In the United Kingdom, growth since the mid-2016 vote to leave the European Union has been more resilient than expected. While investment growth has slowed somewhat, consumption growth has picked up and net exports have made a strong positive contribution. Surveyed business conditions and consumer confidence are at or above average, suggesting continued moderate growth. The sharp depreciation of the sterling has put upward pressure on inflation and is expected to continue to do so for a while. Formal negotiations on the terms of the withdrawal from the European Union began in late March.

Commodity Prices

Developments in global commodity prices have been varied since the previous Statement, reflecting a range of commodity-specific factors. The prices of iron ore and oil have declined, while coking coal prices have risen sharply (Table 1.1; Graph 1.16). The prices of rural commodities and base metals are little changed. Notwithstanding recent developments, commodity prices increased over 2016 and early 2017, resulting in a sizeable rise in Australia's terms of trade, but are expected to decline over the forecast period (see the ‘Economic Outlook’ chapter).

The spot price of iron ore has fallen sharply since the previous Statement, but remains well above its trough in late 2015; a fall has been expected for some time (Graph 1.17). Prices were supported through late 2016 and into 2017 by Chinese infrastructure spending and property construction. Prices declined alongside reports that Chinese steel mills started to draw down on inventories, which reduced activity in the spot market. Further declines in the iron ore price are widely expected as low-cost global supply continues to come online over the next year or so and because demand from China is expected to wane.

The spot price of premium hard coking coal has been volatile over the past six months (Graph 1.18).

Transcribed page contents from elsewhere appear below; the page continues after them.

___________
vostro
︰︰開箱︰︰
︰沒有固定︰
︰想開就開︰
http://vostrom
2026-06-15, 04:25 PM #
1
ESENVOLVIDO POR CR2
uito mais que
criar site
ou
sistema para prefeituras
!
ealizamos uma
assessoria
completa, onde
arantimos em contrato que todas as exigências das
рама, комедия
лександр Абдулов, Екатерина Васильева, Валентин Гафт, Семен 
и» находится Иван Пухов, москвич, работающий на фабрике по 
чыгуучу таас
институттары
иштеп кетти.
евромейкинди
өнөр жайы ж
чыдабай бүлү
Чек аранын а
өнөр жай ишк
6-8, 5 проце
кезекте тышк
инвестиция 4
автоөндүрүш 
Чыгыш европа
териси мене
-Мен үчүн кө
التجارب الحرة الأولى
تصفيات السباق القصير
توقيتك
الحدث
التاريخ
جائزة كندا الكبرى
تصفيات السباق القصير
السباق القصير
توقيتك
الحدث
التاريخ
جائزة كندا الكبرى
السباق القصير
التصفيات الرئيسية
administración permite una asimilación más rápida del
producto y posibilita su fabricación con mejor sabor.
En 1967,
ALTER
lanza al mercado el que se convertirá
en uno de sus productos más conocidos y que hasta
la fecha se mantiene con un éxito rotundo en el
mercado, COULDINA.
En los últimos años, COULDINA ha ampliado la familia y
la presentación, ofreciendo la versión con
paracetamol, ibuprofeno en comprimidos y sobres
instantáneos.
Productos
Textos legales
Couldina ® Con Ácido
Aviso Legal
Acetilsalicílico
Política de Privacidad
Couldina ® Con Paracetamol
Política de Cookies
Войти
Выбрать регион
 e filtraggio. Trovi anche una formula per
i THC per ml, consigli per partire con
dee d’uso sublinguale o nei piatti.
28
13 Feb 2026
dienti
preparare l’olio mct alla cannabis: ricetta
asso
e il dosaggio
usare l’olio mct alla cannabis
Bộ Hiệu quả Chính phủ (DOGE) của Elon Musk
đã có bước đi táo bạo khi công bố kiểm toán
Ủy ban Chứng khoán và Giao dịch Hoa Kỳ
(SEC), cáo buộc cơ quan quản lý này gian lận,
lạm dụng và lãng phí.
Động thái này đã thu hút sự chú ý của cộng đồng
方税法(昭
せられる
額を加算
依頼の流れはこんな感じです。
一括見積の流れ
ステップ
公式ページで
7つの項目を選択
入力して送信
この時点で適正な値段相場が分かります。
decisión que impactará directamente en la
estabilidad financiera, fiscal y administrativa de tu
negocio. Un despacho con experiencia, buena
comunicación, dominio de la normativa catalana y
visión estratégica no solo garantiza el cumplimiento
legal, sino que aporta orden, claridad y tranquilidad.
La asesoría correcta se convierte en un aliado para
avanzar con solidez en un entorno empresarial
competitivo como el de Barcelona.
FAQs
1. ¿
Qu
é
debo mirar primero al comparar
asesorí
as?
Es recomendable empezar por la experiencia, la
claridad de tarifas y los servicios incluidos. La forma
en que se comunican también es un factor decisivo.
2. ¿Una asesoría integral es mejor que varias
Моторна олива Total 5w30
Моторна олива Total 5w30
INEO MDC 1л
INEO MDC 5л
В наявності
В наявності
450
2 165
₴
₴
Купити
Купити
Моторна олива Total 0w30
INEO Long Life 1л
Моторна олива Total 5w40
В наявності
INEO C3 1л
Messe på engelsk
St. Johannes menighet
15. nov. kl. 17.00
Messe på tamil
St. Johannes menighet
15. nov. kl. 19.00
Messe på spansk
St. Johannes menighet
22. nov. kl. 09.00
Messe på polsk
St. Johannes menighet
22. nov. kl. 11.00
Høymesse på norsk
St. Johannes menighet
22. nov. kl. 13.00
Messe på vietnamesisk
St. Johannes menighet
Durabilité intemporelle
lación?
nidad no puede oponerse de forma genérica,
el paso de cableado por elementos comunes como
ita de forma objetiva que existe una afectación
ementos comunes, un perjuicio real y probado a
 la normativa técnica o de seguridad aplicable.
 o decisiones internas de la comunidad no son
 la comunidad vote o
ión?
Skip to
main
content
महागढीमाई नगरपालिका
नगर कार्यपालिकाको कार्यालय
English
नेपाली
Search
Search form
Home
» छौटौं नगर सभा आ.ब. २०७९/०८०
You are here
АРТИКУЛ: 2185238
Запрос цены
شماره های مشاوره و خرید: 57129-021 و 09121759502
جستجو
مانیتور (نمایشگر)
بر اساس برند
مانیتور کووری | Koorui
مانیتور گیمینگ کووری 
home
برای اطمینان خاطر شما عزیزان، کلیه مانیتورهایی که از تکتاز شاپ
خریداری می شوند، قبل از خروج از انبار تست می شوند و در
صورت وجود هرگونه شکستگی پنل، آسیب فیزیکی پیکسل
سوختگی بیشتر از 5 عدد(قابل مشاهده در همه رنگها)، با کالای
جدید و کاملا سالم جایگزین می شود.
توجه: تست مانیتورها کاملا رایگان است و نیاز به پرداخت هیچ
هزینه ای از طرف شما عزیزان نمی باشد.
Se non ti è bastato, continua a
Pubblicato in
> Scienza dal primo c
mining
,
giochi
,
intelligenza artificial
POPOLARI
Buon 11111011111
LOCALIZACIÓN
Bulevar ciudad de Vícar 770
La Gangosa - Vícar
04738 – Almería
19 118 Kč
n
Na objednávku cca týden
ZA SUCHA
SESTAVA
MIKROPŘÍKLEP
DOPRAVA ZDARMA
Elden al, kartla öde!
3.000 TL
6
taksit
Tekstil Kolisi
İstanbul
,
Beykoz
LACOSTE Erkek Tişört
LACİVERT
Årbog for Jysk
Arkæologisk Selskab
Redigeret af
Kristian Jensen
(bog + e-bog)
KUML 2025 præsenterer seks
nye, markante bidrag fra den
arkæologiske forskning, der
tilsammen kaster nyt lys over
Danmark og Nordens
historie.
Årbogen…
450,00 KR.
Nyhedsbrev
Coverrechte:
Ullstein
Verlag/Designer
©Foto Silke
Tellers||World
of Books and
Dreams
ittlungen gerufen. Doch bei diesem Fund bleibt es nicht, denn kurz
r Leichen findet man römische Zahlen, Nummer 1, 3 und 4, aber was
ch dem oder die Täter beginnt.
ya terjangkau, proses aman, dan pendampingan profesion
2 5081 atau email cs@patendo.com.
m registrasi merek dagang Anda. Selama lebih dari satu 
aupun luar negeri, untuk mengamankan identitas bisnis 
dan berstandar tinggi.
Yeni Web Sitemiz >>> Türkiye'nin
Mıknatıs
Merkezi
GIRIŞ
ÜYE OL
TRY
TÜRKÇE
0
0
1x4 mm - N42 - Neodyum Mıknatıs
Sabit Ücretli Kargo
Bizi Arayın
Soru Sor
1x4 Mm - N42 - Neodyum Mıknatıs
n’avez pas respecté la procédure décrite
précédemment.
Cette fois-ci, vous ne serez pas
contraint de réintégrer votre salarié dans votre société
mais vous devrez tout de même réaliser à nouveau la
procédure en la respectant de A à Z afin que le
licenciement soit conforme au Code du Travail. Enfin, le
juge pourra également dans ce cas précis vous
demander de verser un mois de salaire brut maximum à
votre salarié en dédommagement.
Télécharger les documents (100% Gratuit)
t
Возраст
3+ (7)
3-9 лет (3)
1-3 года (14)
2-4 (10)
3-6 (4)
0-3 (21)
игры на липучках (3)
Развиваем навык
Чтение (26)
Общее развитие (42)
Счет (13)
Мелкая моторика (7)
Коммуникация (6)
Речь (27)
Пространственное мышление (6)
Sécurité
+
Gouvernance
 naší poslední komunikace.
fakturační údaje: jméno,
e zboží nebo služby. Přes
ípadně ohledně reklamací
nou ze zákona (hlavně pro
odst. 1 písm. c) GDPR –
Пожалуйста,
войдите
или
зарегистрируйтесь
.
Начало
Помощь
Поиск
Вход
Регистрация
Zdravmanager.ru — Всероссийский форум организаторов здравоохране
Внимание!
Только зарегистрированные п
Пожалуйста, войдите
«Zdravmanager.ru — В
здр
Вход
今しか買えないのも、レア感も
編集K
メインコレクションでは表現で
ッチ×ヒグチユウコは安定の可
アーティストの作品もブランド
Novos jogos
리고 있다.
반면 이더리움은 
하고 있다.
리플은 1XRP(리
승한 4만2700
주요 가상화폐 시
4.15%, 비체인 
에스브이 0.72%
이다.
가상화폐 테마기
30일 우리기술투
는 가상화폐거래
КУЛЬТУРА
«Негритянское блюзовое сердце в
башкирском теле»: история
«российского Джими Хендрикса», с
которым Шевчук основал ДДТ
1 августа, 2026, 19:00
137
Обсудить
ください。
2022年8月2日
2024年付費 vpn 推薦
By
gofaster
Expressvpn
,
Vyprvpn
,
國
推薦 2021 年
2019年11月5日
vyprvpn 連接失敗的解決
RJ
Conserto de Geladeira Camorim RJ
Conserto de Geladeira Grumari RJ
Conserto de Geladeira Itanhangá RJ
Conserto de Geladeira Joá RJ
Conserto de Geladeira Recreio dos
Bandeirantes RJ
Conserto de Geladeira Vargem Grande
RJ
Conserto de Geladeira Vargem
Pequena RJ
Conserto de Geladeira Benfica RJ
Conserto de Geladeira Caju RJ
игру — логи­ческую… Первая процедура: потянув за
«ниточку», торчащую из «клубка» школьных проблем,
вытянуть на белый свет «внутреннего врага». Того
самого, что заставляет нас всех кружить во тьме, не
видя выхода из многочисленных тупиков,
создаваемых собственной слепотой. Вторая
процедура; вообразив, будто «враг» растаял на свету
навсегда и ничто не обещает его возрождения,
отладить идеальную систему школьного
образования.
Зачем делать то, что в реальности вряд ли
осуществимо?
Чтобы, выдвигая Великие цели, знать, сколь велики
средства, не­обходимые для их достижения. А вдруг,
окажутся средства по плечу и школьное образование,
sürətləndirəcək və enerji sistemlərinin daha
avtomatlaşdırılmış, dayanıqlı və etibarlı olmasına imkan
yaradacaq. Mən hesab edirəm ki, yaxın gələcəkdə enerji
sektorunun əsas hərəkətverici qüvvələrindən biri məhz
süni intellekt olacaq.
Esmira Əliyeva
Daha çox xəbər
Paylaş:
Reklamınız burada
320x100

Earlier this year, prices declined from their mid-November peak as seaborne supply returned to more normal levels following supply disruptions in late 2016. More recently, prices increased sharply after Cyclone Debbie damaged key railway networks and shut down coal shipping ports in the Bowen Basin in Queensland, although trading in the spot market at that time was very limited. The region is estimated to account for more than half of the global seaborne coking coal market and around one-third of Australia's coal exports. Coking coal contract negotiations for the June quarter have been delayed, as producers wanted to assess the impact of the cyclone before agreeing to a price.

The spot price of thermal coal has been relatively stable in the year to date. In March, Chinese authorities announced that the ‘276 working day policy’ would not be reintroduced, but that they would still target a reduction in overcapacity in the Chinese coal industry. Thermal coal exports are expected to be less affected by Cyclone Debbie. A benchmark price for the 2017 Japanese fiscal year contract is yet to be agreed. However, the majority of Australia's thermal coal exports are understood to be sold on the spot market.

Oil prices are lower since the previous Statement, but remain well above their low level in early 2016 (Graph 1.16). Since the start of the year, members of both the Organization of the Petroleum Exporting Countries (OPEC) and non-OPEC countries have been generally implementing the agreed production cap. However, increases in US crude oil production have weighed on oil prices.